For some time most Lincoln scholars have taken for granted the notion that the sixteenth president abandoned his notions about colonization with the issuance of the Emancipation Proclamation on January 1, 1863. One Lincoln scholar, Mark Neely, took great pains to dismiss an account by Benjamin F. Butler that detailed Lincoln’s continuing interest in colonization as late as April 1865.
Philip W. Magness and Sebastian N. Page have asserted that Lincoln continued to press for colonization after he issued the proclamation. Magness went so far as to challenge Neely’s treatment of Butler’s account, leaving the door open to the possibility that Lincoln did meet with Butler in a conversation where the subject of colonization might have come up. Magness also pursued the issue of James Mitchell’s role in Lincoln’s post-proclamation activities.
I found Magness’s work to be provocative, and I invited him to speak at the 2013 Benjamin P. Thomas Symposium of the Abraham Lincoln Association. At about the same time, Allen Guelzo offered a review of Magness and Page’s book to which Magness has taken exception. Basically, Guelzo dismisses a good deal of the book’s argument, while Magness suggests that certain documents whose existence are questioned by Guelzo do indeed exist.

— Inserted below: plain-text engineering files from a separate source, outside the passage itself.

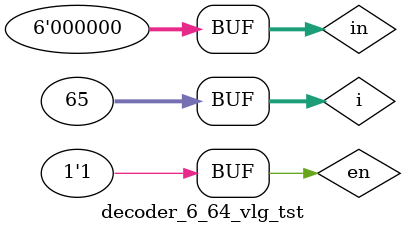
<source format=v>
`timescale 1 ps/ 1 ps

 module decoder_6_64_vlg_tst();
 
 reg       en;
 reg [5:0] in;
 
 wire [63:0] out;
 
 integer i;
 
 decoder_6_64 dut (
	.en  (en),
	.in  (in),
	.out (out)
 );
 
 initial begin
	$monitor("en = %b in = %d out = %d", en, in, out);
	
	en = 1'b1;
	
	for (i = 0; i <= 64; i = i + 1) begin
		#10 in = i;
	end
end

endmodule

</source>
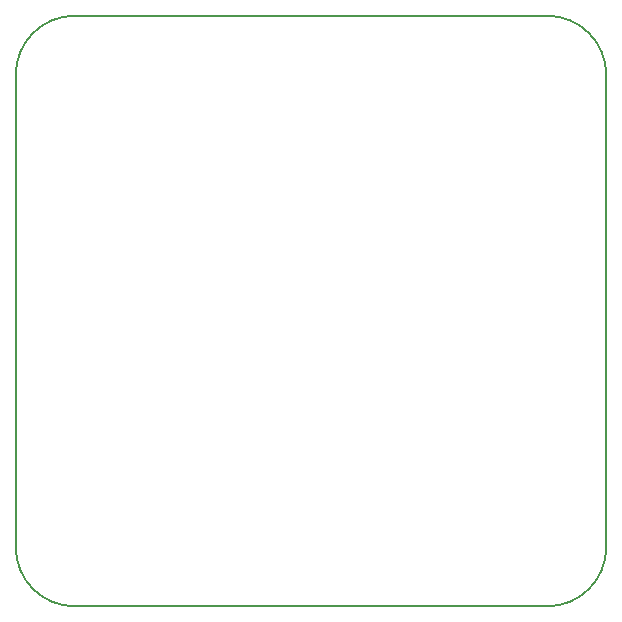
<source format=gbr>
%TF.GenerationSoftware,KiCad,Pcbnew,6.0.11+dfsg-1*%
%TF.CreationDate,2023-12-17T01:08:28-05:00*%
%TF.ProjectId,28byj_controller,32386279-6a5f-4636-9f6e-74726f6c6c65,rev?*%
%TF.SameCoordinates,Original*%
%TF.FileFunction,Profile,NP*%
%FSLAX46Y46*%
G04 Gerber Fmt 4.6, Leading zero omitted, Abs format (unit mm)*
G04 Created by KiCad (PCBNEW 6.0.11+dfsg-1) date 2023-12-17 01:08:28*
%MOMM*%
%LPD*%
G01*
G04 APERTURE LIST*
%TA.AperFunction,Profile*%
%ADD10C,0.150000*%
%TD*%
G04 APERTURE END LIST*
D10*
X100000000Y-95000000D02*
X100000000Y-55000000D01*
X150000000Y-55000000D02*
X150000000Y-95000000D01*
X145000000Y-100000000D02*
G75*
G03*
X150000000Y-95000000I0J5000000D01*
G01*
X105000000Y-50000000D02*
X145000000Y-50000000D01*
X150000000Y-55000000D02*
G75*
G03*
X145000000Y-50000000I-5000000J0D01*
G01*
X100000000Y-95000000D02*
G75*
G03*
X105000000Y-100000000I5000000J0D01*
G01*
X145000000Y-100000000D02*
X105000000Y-100000000D01*
X105000000Y-50000000D02*
G75*
G03*
X100000000Y-55000000I0J-5000000D01*
G01*
M02*

</source>
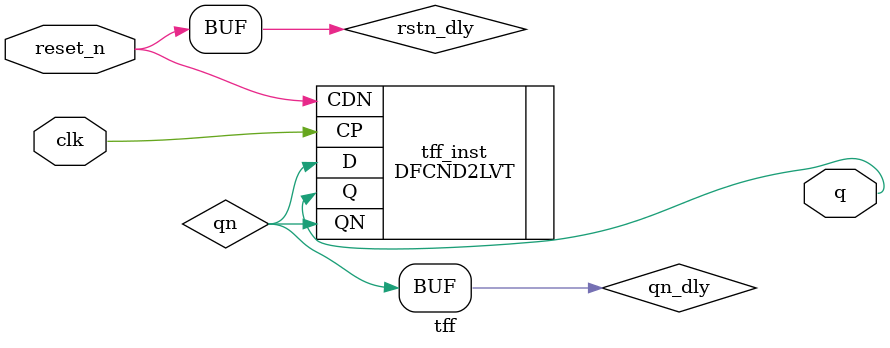
<source format=sv>
`define GATE_IMPL
`timescale 1ns / 10ps

module tff
    (output logic q,  // true output
    input logic clk,          // master clk
    input logic reset_n);     // asynchronous digital reset (active low)

logic qn;

`ifdef GATE_IMPL
logic qn_dly, rstn_dly;
always @(*) qn_dly = #1 qn;
always @(*) rstn_dly = #1 reset_n;
  
  //TP: updated the to 65nm D Flip-flop with Async Clear 
  DFCND2LVT tff_inst(
    .Q(q),
    .QN(qn),
    .D(qn_dly),
    .CDN(rstn_dly),
    .CP(clk));

`else
  always_ff @(posedge clk or negedge reset_n) 
    if (!reset_n)
        q <= 1'b0;
    else 
        q <= ~q; 
`endif

endmodule   

</source>
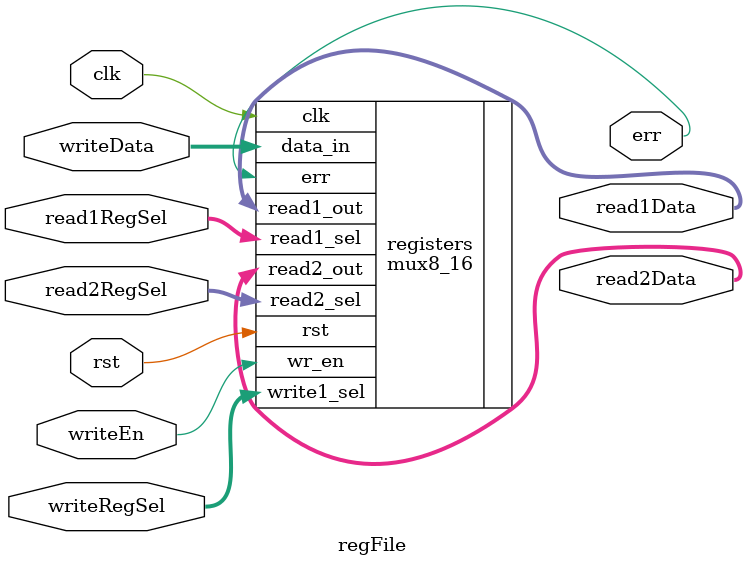
<source format=v>
/*
   CS/ECE 552, Spring '20
   Homework #3, Problem #1
  
   This module creates a 16-bit register.  It has 1 write port, 2 read
   ports, 3 register select inputs, a write enable, a reset, and a clock
   input.  All register state changes occur on the rising edge of the
   clock. 
*/
module regFile (
                // Outputs
                read1Data, read2Data, err,
                // Inputs
                clk, rst, read1RegSel, read2RegSel, writeRegSel, writeData, writeEn
                );

   input        clk, rst;
   input [2:0]  read1RegSel;
   input [2:0]  read2RegSel;
   input [2:0]  writeRegSel;
   input [15:0] writeData;
   input        writeEn;

   output [15:0] read1Data;
   output [15:0] read2Data;
   output        err;

   mux8_16 registers(.clk(clk), .rst(rst), .wr_en(writeEn), .read1_sel(read1RegSel), .read2_sel(read2RegSel), .write1_sel(writeRegSel), .data_in(writeData), .read1_out(read1Data), .read2_out(read2Data), .err(err));

endmodule

</source>
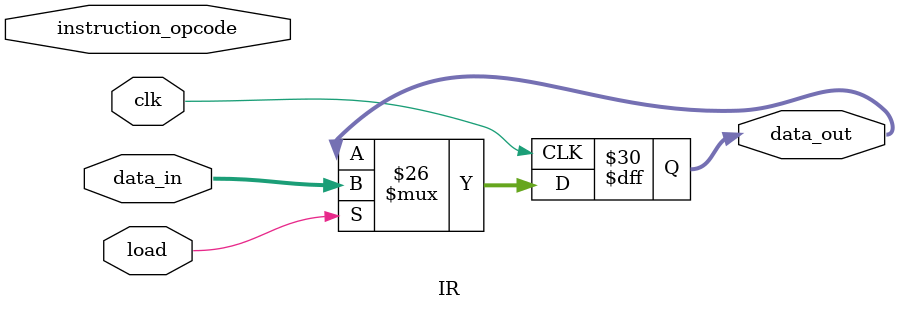
<source format=sv>
module IR ( input [7:0] data_in, input load, clk,
input [1:0] instruction_opcode,
output reg [7:0] data_out );
reg [7:0] ALU_result = '0;
reg [15:0] instruction;

always @( posedge clk )
if ( load ) data_out <= data_in;

always @( posedge clk )
if ( load ) instruction <= {data_in, instruction_opcode};

always @( posedge clk )
begin
if ( load )
begin
case (instruction_opcode)
3'b000 : ALU_result = instruction[7:0] + 1;
3'b001 : ALU_result = instruction[7:0] - 1;
3'b010 : ALU_result = instruction[7:0] + 2;
3'b011 : ALU_result = instruction[7:0] - 2;
3'b100 : ALU_result = instruction[7:0] + 3;
3'b101 : ALU_result = instruction[7:0] - 3;
3'b110 : ALU_result = instruction[7:0] + 4;
3'b111 : ALU_result = instruction[7:0] - 4;
default : ALU_result = '0;
endcase
end
end
endmodule
</source>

As Magness has charged Guelzo with “professional misconduct” in offering a “willfully mendacious portrayal” of Magness and Page’s findings, this disagreement does not promise to fade away quickly. One hopes that those fireworks do not distract from the more important implication of Magness and Page’s work: that while Lincoln may have gone silent in public about colonization, he remained committed to it as an option (if no longer the only one) behind the scenes.